## YOUR OBJECTIVE
Write each line word for word, from the line that contains "blue watering can [546,179,587,214] -> none" through the last line of the material below.

## SUPPLIED MATERIAL
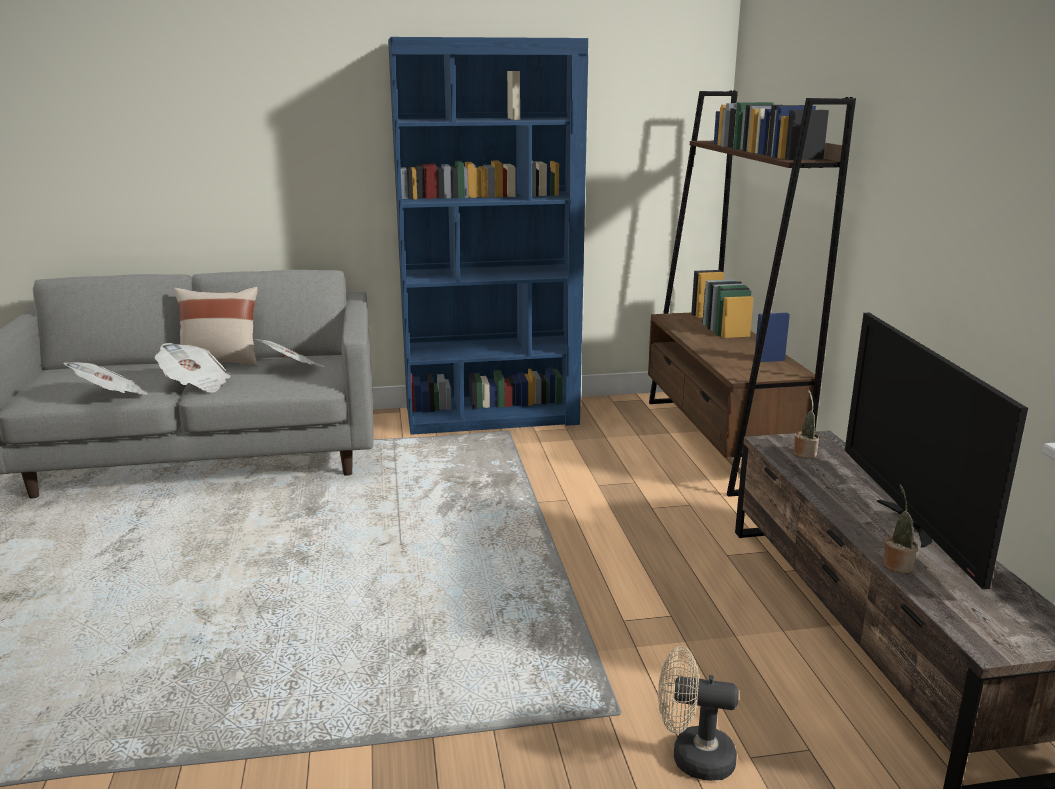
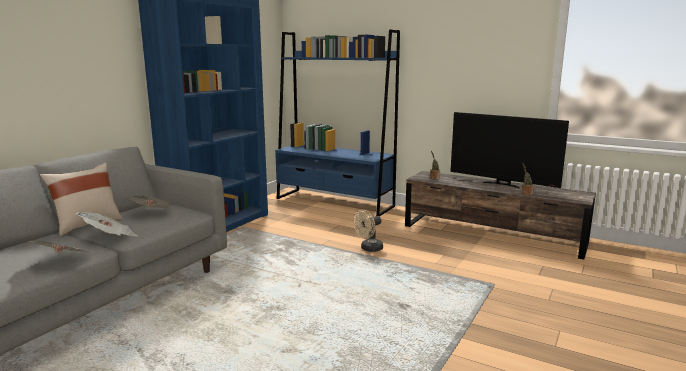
camera: 50 degrees left, 5 degrees down
brown bookcase [648,90,856,497] -> blue bookcase [275,30,400,217]
beige fan [658,646,739,781] -> beige fan moved to [354,210,383,252]

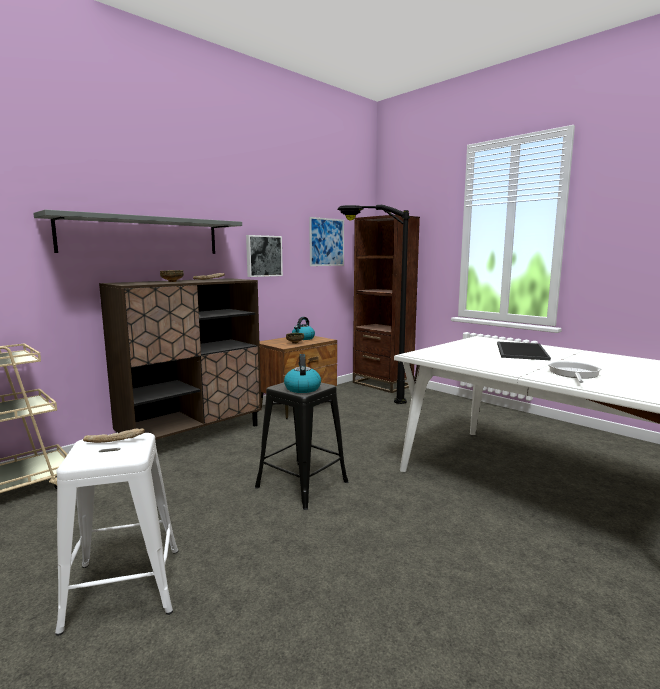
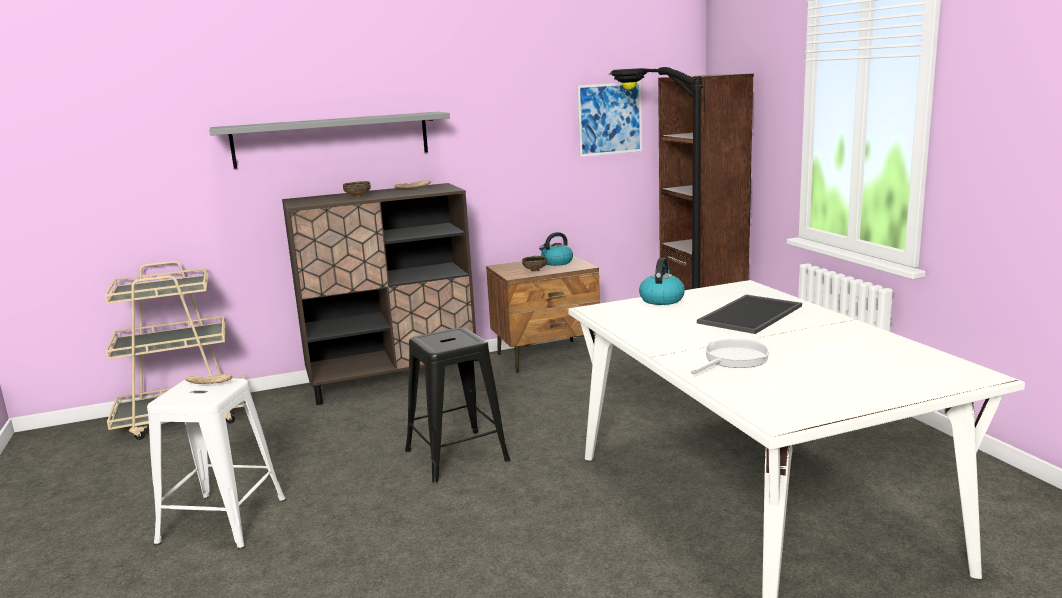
camera: 25 degrees right, 5 degrees up
picture [246,235,283,277] -> none
kettle [284,354,321,393] -> kettle moved to [639,258,685,305]

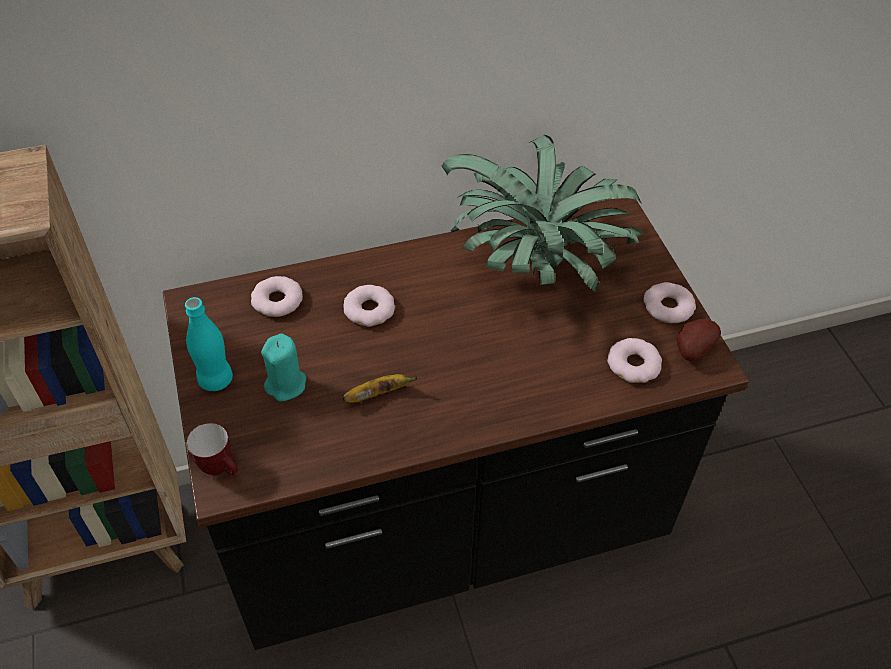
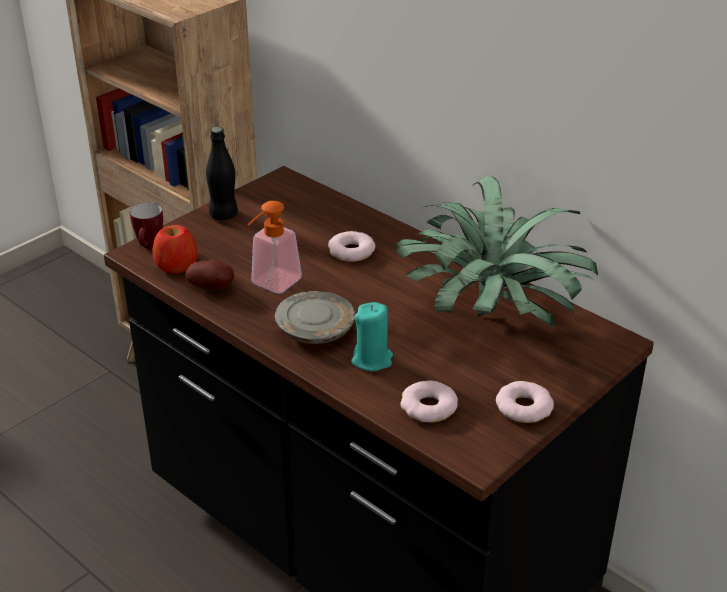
camera: 60 degrees right, 15 degrees down
turquoise bottle [185,297,233,391] -> black bottle [206,127,238,220]
donut [251,276,303,317] -> none
turquoise candle [261,334,306,402] -> turquoise candle moved to [351,302,393,371]
banana [342,374,418,403] -> soap dispenser [248,201,302,294]
potato [677,319,721,361] -> potato moved to [186,260,234,290]
none -> apple [152,225,197,274]
none -> grey plate [275,291,355,344]

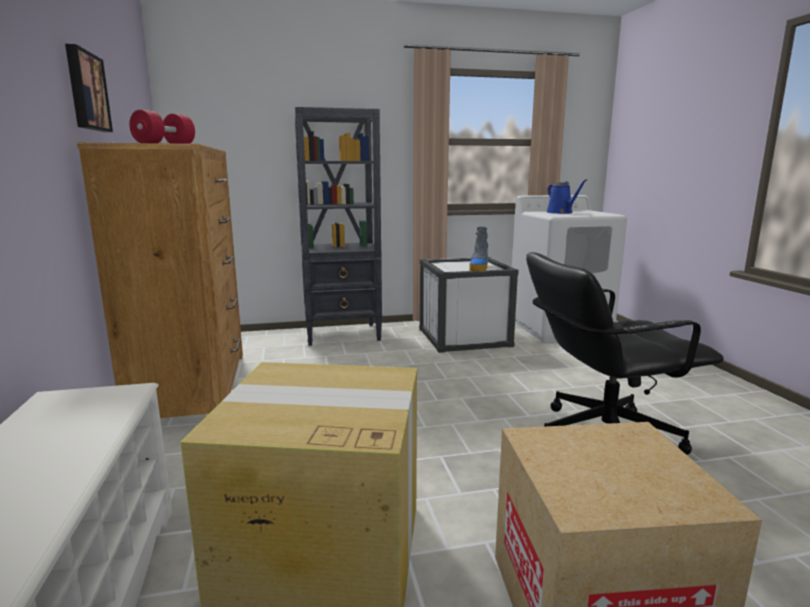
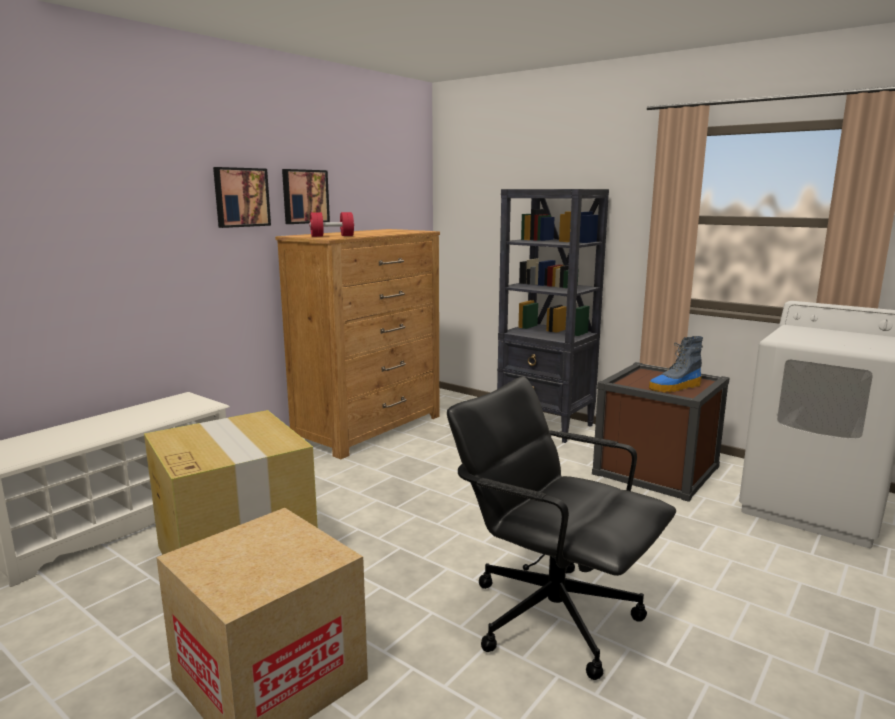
camera: 50 degrees right, 0 degrees up
white storage box [419,257,519,353] -> brown storage box [592,362,730,502]
blue watering can [546,179,587,214] -> none
none -> picture [213,167,271,228]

## OUTPUT BELOW
blue watering can [546,179,587,214] -> none
none -> picture [213,167,271,228]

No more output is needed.